Data listing:

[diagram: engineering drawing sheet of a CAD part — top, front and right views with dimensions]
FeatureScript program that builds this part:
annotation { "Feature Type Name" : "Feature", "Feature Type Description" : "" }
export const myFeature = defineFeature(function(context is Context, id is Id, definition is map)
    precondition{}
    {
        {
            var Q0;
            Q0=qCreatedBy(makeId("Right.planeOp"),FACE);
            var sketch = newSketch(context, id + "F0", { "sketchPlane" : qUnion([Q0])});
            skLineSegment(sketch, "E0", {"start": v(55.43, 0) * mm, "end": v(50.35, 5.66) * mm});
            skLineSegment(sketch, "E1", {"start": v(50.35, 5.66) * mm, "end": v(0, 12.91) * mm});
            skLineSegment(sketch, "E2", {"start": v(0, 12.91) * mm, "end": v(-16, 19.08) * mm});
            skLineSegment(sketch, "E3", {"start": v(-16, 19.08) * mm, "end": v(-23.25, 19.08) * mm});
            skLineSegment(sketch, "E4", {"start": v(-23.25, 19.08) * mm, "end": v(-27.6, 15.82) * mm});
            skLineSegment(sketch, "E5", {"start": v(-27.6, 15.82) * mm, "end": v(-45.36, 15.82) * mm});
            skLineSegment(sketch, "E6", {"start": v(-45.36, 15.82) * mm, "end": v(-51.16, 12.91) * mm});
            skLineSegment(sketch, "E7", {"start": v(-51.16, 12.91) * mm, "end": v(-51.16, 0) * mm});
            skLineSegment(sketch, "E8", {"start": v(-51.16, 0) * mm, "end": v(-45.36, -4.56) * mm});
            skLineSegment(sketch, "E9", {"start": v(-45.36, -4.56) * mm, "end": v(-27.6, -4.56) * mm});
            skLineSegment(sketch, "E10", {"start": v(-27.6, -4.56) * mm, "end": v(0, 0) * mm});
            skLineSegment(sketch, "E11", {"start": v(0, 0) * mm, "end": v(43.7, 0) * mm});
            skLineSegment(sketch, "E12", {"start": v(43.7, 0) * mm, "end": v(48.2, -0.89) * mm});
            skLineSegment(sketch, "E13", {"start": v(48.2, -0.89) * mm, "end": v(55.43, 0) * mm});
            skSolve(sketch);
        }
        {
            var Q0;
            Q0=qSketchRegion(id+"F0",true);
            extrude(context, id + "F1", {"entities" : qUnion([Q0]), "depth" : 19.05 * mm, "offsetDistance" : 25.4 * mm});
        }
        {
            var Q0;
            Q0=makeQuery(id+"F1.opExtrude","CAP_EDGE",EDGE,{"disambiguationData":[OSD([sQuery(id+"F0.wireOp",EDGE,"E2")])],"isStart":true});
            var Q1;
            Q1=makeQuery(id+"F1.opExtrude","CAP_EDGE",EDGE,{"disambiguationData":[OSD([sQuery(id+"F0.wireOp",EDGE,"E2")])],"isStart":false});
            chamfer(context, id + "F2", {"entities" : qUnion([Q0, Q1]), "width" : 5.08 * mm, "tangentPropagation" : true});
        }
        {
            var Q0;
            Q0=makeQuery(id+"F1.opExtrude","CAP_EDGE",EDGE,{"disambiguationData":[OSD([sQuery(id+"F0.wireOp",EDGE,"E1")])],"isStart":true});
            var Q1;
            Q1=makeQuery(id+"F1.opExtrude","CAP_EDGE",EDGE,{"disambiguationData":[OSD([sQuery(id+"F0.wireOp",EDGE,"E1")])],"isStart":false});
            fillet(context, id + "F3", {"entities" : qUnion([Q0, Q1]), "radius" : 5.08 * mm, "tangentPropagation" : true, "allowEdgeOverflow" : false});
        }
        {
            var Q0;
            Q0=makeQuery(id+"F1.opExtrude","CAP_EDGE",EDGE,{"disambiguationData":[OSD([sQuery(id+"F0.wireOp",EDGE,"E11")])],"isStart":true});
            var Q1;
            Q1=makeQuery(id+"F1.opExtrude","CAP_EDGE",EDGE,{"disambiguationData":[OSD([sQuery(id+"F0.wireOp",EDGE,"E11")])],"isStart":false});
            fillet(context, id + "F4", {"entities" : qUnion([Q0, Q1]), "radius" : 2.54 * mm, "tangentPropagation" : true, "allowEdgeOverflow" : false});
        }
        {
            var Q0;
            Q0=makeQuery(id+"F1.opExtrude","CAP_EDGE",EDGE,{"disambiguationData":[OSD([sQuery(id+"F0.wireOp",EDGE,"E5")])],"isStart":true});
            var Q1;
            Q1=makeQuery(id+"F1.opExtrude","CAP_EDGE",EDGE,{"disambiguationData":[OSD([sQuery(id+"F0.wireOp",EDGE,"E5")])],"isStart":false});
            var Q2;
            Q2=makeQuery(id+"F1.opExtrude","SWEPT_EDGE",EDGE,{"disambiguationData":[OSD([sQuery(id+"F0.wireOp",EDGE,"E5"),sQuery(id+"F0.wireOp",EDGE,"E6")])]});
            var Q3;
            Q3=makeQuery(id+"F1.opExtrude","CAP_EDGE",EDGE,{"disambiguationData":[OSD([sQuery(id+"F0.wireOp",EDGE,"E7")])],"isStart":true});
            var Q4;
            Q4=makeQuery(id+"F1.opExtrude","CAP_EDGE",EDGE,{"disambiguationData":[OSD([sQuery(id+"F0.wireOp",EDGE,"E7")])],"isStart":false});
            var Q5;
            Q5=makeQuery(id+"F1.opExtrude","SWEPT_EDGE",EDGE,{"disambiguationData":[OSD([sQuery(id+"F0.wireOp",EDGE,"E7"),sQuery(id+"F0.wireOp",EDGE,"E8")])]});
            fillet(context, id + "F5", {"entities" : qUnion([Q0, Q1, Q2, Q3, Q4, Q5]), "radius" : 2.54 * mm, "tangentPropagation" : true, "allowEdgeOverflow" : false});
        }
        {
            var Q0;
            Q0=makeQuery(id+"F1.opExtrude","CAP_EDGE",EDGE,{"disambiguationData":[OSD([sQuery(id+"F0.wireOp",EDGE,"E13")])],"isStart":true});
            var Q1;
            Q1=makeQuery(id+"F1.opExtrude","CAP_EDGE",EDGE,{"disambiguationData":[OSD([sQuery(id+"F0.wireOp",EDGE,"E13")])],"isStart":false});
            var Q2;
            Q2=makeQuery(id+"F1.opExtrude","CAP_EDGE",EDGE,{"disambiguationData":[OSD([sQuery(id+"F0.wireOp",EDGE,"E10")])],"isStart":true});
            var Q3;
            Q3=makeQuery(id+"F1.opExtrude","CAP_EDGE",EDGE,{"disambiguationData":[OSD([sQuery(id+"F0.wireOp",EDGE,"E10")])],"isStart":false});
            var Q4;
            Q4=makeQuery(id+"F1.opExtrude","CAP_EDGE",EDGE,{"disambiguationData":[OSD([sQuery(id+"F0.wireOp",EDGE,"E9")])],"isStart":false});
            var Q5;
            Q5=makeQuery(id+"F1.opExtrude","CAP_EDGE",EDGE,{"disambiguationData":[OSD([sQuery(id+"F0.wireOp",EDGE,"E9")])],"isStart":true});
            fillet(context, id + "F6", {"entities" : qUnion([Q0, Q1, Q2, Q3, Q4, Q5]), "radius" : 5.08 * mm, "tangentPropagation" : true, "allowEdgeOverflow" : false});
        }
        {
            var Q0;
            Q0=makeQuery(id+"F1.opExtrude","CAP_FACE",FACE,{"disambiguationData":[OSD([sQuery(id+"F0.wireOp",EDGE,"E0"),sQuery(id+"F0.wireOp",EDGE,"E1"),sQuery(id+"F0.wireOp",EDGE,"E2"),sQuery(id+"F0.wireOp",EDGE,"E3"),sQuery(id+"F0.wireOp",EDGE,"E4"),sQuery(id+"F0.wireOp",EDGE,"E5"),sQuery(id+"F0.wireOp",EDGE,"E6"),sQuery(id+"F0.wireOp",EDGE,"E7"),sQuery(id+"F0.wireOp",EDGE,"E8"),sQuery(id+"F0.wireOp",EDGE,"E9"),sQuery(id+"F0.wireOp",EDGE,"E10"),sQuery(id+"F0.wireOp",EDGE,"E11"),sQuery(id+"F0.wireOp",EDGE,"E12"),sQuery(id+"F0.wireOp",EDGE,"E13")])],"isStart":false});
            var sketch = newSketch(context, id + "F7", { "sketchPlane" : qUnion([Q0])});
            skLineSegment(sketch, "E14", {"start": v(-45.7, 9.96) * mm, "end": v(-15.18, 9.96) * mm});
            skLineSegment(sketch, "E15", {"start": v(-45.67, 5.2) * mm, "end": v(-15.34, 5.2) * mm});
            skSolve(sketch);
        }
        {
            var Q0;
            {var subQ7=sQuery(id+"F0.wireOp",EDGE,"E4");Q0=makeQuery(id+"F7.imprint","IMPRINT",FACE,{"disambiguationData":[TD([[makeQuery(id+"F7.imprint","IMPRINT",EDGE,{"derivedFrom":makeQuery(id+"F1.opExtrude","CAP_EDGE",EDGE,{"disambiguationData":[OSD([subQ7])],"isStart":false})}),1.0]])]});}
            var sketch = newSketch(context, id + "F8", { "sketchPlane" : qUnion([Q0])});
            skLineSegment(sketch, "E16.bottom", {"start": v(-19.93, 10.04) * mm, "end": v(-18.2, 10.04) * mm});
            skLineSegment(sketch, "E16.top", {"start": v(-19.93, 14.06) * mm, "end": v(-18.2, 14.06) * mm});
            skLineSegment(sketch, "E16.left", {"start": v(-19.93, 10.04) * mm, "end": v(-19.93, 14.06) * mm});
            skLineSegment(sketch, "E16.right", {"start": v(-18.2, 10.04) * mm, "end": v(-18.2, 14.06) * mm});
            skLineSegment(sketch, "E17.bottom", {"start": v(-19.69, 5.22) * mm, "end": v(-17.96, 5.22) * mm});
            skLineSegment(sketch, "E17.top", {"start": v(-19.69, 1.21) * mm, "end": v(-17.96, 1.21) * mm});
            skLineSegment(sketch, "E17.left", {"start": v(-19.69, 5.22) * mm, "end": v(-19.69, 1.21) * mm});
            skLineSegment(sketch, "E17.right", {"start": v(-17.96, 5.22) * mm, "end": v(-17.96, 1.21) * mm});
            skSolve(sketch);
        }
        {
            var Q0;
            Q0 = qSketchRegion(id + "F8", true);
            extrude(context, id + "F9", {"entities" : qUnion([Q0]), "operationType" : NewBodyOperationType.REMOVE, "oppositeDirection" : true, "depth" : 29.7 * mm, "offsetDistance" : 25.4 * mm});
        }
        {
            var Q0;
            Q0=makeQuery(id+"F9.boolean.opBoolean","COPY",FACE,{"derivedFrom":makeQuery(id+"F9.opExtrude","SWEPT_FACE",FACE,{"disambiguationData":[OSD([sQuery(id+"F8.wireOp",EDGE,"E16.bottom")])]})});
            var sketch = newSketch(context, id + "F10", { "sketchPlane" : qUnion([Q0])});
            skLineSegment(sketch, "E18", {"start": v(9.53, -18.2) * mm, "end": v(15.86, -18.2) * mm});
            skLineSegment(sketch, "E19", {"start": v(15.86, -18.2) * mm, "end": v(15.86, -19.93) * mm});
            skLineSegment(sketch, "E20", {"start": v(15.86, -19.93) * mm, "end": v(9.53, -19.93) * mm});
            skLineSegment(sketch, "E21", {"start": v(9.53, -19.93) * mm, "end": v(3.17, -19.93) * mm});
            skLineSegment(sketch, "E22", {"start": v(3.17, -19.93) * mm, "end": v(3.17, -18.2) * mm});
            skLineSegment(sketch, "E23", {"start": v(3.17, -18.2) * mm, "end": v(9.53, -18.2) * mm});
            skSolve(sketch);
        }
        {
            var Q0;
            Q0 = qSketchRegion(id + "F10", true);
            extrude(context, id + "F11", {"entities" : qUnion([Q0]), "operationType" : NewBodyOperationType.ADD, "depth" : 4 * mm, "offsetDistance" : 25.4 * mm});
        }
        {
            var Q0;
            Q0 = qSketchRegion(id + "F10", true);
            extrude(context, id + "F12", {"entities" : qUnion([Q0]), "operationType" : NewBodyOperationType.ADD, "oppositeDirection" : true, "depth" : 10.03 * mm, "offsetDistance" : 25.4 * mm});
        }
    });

Exercise requirements:
Copy out every line of the items that contains the string "NewBodyOperationType", matching case exactly.

Task result:
            extrude(context, id + "F9", {"entities" : qUnion([Q0]), "operationType" : NewBodyOperationType.REMOVE, "oppositeDirection" : true, "depth" : 29.7 * mm, "offsetDistance" : 25.4 * mm});
            extrude(context, id + "F11", {"entities" : qUnion([Q0]), "operationType" : NewBodyOperationType.ADD, "depth" : 4 * mm, "offsetDistance" : 25.4 * mm});
            extrude(context, id + "F12", {"entities" : qUnion([Q0]), "operationType" : NewBodyOperationType.ADD, "oppositeDirection" : true, "depth" : 10.03 * mm, "offsetDistance" : 25.4 * mm});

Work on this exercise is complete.